As soon as it was announced that Durant was planning on signing with his one-time rivals, many fans and prognosticators essentially began to "crown" the Warriors as the favourites to win the title, despite the fact that they could not win it with a two-game lead against the Cleveland Cavaliers in June.

Curry tried to downplay that during the team's media day prior to the start of training camp.

"There's no more pressure than there was last year," Curry said. "Coming off trying to defend the regular season that we had, getting to Game 7 of the finals, that was so much fun. It's what you live for. It's what you play for." 

It is far from outlandish to assume a team that won more regular-season games than anyone in history could win it all again, but this is not the same Warriors team.

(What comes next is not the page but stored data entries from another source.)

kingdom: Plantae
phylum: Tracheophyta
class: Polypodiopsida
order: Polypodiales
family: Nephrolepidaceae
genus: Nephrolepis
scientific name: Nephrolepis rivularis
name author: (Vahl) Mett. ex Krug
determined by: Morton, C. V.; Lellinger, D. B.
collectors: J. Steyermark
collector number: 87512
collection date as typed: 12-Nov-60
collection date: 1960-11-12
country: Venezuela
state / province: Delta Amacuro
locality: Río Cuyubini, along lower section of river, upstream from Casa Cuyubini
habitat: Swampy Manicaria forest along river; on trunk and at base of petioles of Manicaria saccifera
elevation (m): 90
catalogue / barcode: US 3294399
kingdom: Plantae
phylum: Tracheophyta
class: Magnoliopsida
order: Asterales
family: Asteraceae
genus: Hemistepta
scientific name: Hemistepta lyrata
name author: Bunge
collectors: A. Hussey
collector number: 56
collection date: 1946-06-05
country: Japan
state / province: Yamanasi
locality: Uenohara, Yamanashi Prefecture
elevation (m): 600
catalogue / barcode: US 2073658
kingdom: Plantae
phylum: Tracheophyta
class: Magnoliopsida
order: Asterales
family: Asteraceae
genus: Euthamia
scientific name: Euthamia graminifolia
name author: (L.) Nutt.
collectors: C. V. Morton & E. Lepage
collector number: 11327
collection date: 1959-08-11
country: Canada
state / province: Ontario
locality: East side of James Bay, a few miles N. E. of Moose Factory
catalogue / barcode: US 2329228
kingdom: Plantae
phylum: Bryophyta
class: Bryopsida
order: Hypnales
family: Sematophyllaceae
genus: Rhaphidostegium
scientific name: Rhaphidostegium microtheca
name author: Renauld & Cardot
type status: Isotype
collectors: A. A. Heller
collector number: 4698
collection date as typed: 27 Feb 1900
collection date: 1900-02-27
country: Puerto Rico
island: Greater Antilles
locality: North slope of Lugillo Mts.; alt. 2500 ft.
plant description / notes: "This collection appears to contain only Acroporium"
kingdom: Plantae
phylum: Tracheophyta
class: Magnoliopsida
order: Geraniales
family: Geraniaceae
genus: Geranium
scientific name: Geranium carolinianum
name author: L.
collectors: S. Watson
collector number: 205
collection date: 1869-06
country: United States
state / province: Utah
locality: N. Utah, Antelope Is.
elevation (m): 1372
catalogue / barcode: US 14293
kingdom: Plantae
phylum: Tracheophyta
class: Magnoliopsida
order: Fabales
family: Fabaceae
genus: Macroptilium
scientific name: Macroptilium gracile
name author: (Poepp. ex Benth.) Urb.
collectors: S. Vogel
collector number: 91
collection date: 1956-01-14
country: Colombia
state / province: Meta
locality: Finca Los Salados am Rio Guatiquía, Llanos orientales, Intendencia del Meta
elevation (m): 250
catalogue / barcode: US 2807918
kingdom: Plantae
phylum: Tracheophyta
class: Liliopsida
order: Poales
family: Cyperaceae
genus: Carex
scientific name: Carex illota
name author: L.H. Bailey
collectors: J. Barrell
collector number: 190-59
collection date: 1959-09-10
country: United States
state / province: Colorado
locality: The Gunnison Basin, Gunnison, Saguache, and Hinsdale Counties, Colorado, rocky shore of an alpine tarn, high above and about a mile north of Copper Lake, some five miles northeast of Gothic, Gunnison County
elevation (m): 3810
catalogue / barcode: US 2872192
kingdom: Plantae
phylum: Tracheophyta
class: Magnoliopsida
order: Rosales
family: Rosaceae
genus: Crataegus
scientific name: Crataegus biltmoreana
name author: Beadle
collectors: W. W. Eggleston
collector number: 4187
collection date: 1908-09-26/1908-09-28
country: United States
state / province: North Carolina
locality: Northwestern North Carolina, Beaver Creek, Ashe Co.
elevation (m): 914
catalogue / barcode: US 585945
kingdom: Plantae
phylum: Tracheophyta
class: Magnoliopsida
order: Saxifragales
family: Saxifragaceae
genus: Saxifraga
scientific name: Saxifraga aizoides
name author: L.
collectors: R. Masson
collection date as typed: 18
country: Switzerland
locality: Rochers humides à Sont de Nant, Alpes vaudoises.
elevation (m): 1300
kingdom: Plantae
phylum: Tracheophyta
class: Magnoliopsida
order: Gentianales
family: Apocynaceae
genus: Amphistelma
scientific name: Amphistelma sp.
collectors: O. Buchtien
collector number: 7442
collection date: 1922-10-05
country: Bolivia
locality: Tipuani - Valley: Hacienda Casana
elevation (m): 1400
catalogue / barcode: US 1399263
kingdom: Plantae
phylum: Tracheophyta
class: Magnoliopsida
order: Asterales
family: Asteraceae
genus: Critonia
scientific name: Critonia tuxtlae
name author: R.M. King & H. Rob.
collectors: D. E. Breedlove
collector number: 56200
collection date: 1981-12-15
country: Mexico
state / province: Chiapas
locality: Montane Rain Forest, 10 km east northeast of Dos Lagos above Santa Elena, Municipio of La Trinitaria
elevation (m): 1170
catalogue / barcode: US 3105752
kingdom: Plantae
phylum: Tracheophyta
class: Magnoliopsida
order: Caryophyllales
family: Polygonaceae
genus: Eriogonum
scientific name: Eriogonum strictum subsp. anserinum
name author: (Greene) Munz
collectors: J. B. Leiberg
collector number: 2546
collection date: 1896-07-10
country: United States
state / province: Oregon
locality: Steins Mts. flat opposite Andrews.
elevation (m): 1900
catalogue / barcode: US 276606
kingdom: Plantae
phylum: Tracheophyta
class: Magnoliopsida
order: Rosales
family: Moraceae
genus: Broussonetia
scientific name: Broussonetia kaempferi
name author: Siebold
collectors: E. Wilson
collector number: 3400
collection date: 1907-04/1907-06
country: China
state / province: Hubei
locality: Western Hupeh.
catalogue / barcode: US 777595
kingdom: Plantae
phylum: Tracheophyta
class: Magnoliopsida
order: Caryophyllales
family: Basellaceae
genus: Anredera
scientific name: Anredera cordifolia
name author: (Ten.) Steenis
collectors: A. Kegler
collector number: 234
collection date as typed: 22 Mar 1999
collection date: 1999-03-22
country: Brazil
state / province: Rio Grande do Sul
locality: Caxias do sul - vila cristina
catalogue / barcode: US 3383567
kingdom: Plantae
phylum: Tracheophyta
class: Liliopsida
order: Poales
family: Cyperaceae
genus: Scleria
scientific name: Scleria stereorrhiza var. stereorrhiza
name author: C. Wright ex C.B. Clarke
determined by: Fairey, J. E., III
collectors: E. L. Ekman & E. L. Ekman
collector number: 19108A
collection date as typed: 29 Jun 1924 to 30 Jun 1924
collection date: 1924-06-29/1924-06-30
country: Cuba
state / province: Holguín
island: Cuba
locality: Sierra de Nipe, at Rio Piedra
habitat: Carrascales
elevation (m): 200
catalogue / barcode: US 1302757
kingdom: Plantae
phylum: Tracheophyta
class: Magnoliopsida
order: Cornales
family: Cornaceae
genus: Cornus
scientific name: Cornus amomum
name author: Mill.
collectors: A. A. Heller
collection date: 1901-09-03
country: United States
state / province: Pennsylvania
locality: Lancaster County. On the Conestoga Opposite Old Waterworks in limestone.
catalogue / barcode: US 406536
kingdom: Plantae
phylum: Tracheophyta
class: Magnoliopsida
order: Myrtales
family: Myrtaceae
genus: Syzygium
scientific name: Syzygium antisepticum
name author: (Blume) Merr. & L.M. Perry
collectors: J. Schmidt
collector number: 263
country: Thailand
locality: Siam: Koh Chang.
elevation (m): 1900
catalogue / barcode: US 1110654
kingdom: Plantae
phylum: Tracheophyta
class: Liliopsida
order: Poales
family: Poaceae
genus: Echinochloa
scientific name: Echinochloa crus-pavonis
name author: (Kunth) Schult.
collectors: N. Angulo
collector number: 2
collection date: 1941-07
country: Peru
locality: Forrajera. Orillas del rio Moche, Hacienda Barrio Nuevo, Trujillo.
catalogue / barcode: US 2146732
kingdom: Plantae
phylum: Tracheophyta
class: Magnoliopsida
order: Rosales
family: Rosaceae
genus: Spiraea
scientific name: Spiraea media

Seven players from last season's team are no longer there, including starters Harrison Barnes and Andrew Bogut. Both ended up on the Dallas Mavericks, with Barnes leaving via free agency and the Warriors trading Bogut in order to help pay Durant's new salary. Bench spark plug Leandro Barbosa and valuable contributor Marreese Speights are also out of the picture this year.

So how deeply will the losses of role players affect the Warriors? There is a good chance we will know sooner rather than later. One of the things that made them so good over the past couple of seasons was its deep bench. And we saw what LeBron James and company were able to do last year without Bogut to guard the rim. 

While the Warriors have the potential to win 70-plus games, they may be better off not doing so.

"This year we're as confident as we were last year," Curry said. "But it will be a different journey."

And we will all be here to watch it. 

Whatever happens, the Warriors will likely continue to give us must-see basketball theatre, but unless they finish what they could not last year, it may be another disappointment.